Socrates famously said ‘the unexamined life is not worth living.’ This is a view shared by the Religious Studies Department. We have always lived by the ethos that religious education should be open and exploratory; it should inform, encourage understanding and help pupils to make their own responsible choices.
I have been the Head of Department at Sutton Valence School since September 2008. Philosophy and Ethics is my specialism and I get great satisfaction when I hear a well-formulated and articulated argument; a vital life skill. In fact philosophy is such an integral part of my life that it nourishes my other passions. When I see a 280 yard golf ball fly straight down the fairway, I often think there is design to the universe!
Mr Davies joined Sutton Valence in 2012 as a Religious Studies teacher following careers in the Royal Navy and the legal profession. He has become deeply involved in the spiritual life of the school and is now our lay chaplain, looking to ordination in the future. As a proud Welshman, Mr Davies is a keen rugby union fan and coaches junior rugby with passion and vigour.
Miss Gray is a recent addition to the department. As a new teacher to the profession, the department is enjoying a reinvigoration in cutting-edge teaching strategies. Her passion for Religious Studies stems from her Christian faith. A good all-rounder, Miss Gray is also teaching games and is about to become the Head of Swimming.
The first two years of Religious Studies are devoted to exploring the six major religions, both from a philosophical and inquisitorial perspective. Emphasis is on developing critical thinking skills and intellectual curiosity.
At GCSE we study the short course OCR specification focusing on Philosophy and Ethics. In the Fourth Form we cover ethical issues in the medical profession and human relationships.

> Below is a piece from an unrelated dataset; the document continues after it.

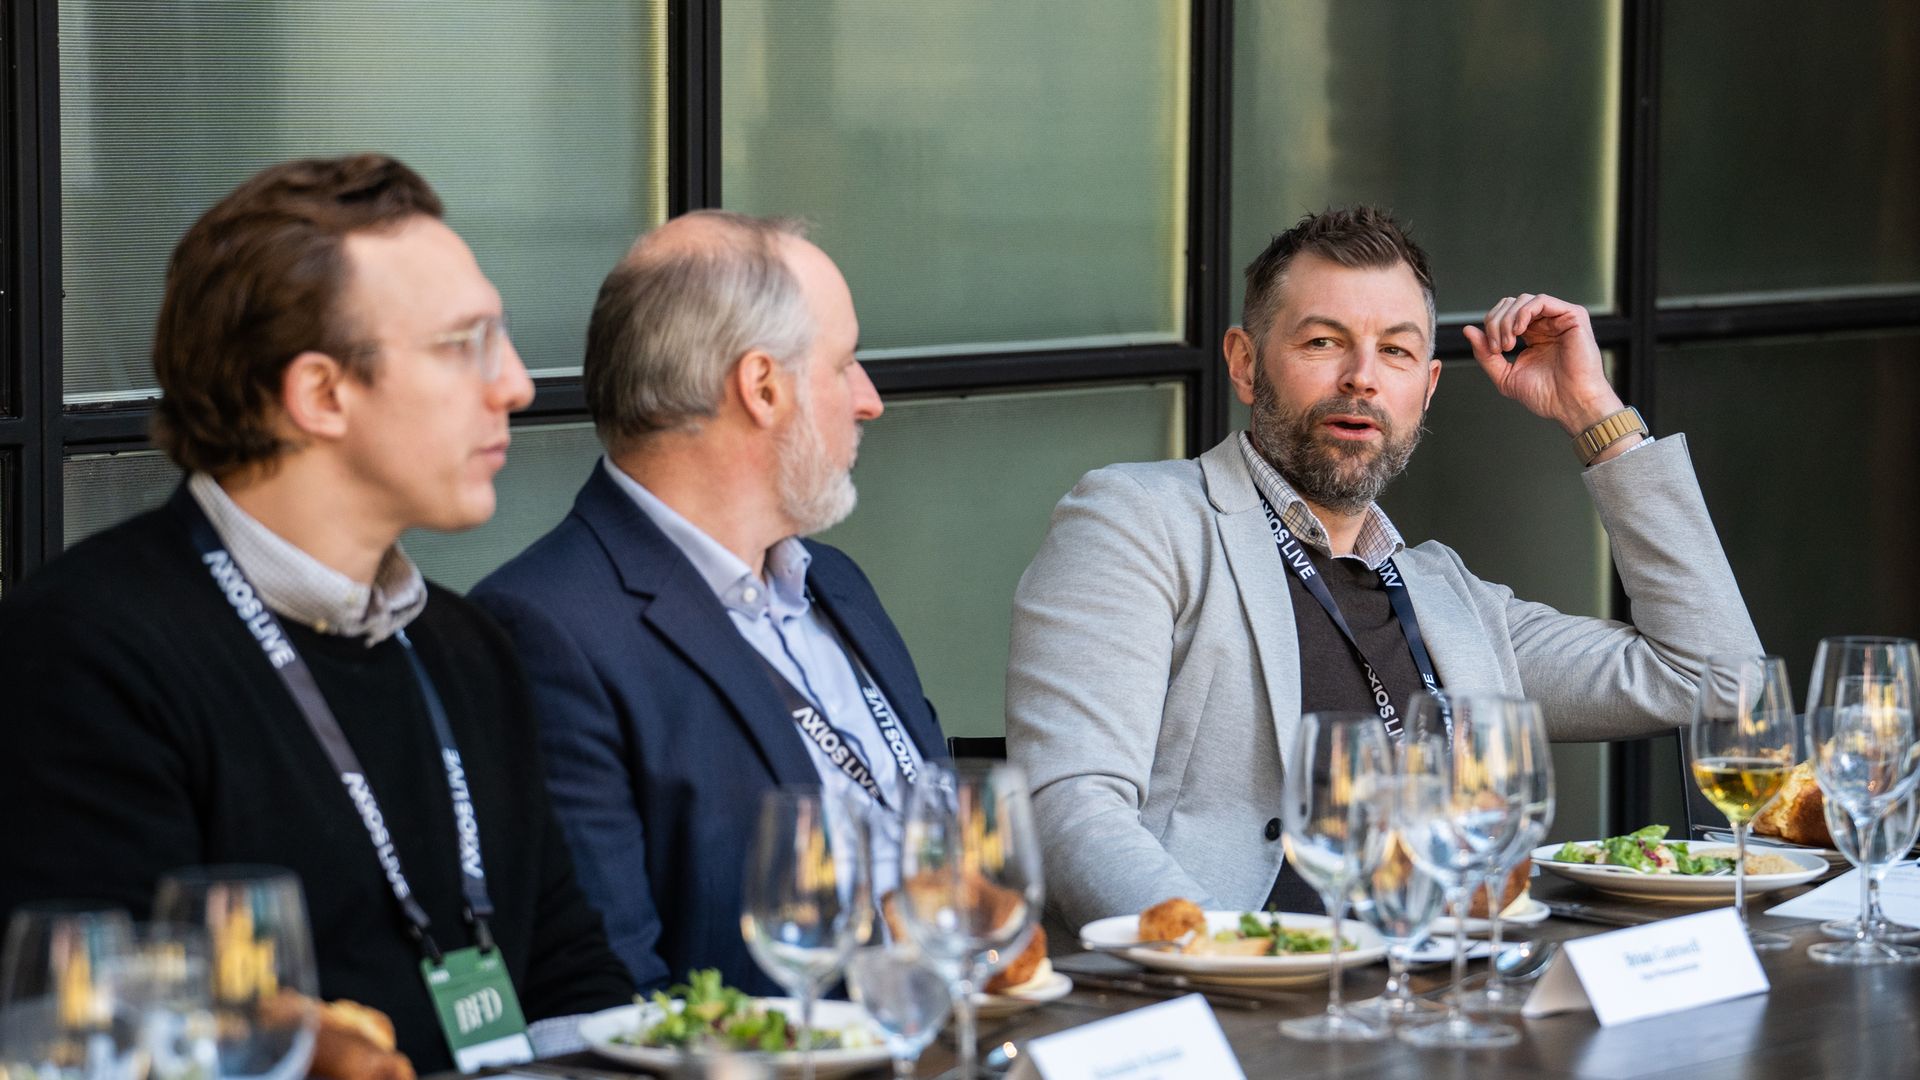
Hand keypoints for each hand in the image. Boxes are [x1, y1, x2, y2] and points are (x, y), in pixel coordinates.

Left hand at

Students look at contemporary case studies such Tony Nicholson’s fight for the right to die, as well as gay marriage and the Church. In the Fifth Form we study good and evil and the relationship between religion and science. We look at controversial figures such as Professor Richard Dawkins and issues such as, ‘where was God during the Japanese tsunami?’

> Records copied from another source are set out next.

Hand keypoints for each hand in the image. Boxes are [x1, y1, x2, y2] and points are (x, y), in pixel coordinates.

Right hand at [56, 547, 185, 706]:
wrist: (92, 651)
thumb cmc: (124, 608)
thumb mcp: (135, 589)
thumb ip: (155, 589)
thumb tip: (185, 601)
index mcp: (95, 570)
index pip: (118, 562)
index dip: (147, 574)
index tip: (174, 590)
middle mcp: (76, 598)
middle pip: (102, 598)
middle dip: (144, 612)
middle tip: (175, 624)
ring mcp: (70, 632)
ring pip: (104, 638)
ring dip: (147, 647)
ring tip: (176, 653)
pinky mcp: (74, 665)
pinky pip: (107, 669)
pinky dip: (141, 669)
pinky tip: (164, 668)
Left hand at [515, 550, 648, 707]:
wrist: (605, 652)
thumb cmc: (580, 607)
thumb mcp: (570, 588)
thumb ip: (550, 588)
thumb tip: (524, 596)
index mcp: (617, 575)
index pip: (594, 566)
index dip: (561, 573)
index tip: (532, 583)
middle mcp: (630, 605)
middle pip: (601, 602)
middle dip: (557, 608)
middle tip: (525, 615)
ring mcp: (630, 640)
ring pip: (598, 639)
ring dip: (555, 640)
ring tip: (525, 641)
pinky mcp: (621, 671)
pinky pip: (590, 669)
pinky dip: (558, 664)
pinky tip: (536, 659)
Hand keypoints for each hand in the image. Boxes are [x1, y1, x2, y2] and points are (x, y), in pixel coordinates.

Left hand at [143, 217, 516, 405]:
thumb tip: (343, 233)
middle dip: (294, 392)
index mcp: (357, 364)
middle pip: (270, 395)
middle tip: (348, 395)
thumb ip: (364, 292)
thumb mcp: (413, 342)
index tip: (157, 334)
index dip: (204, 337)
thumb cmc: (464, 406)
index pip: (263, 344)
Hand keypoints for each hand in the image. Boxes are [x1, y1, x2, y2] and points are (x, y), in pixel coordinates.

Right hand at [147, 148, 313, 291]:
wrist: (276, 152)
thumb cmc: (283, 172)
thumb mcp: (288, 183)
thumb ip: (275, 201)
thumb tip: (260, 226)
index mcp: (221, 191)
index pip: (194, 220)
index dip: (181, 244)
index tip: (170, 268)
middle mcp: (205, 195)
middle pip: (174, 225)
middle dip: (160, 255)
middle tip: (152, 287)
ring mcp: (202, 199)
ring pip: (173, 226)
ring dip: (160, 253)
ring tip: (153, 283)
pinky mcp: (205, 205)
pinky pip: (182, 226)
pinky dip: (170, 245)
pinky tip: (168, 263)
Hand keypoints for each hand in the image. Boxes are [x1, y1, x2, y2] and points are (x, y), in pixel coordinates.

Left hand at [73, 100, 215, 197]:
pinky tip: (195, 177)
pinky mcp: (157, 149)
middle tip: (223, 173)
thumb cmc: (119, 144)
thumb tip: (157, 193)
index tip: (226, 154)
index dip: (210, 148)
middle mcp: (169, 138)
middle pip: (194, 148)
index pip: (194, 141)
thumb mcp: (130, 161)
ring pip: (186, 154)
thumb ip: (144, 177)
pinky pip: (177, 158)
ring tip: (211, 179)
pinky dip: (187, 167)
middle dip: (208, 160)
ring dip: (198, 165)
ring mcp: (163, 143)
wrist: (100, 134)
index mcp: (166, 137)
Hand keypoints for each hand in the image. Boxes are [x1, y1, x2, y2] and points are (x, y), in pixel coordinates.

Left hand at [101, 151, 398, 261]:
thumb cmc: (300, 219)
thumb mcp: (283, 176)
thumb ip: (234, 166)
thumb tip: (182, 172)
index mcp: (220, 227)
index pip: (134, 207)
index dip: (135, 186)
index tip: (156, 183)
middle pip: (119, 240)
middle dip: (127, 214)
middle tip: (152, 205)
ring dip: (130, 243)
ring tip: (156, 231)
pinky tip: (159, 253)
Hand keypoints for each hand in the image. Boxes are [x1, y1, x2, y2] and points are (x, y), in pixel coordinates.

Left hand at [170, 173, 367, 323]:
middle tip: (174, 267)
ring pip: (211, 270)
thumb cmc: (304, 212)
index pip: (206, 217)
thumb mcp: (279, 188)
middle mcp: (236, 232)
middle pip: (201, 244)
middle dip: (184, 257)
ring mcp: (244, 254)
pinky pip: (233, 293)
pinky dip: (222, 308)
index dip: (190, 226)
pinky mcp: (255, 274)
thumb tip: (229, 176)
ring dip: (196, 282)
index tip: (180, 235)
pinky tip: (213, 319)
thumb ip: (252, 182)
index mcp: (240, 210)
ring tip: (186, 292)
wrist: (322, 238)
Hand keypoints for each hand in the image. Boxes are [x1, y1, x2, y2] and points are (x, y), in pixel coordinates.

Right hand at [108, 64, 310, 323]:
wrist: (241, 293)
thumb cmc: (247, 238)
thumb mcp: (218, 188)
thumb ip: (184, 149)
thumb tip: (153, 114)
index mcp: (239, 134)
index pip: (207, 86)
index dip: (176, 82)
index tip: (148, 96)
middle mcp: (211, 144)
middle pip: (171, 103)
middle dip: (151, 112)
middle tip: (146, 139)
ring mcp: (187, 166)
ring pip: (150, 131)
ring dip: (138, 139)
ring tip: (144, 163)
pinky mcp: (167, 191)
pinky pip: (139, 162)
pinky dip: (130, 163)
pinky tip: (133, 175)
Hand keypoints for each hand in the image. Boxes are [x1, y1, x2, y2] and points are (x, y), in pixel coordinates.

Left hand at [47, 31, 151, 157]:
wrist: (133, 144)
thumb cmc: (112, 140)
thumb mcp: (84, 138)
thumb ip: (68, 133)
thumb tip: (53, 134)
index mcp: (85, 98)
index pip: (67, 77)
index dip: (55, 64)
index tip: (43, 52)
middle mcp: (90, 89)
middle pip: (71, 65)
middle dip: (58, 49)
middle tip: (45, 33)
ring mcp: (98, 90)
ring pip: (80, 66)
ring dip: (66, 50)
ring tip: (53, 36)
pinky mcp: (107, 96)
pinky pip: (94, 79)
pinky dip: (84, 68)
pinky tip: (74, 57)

At A level we teach Philosophy of Religion and Ethics. We typically teach between 30-40 students in Sixth Form. Students find the subject challenging at this level, but rewarding. It is a subject greatly valued in certain professions, notably Law. As it is one of the last truly essay based subjects that requires analytical and critical thinking skills, it provides an important basis for academic study at university.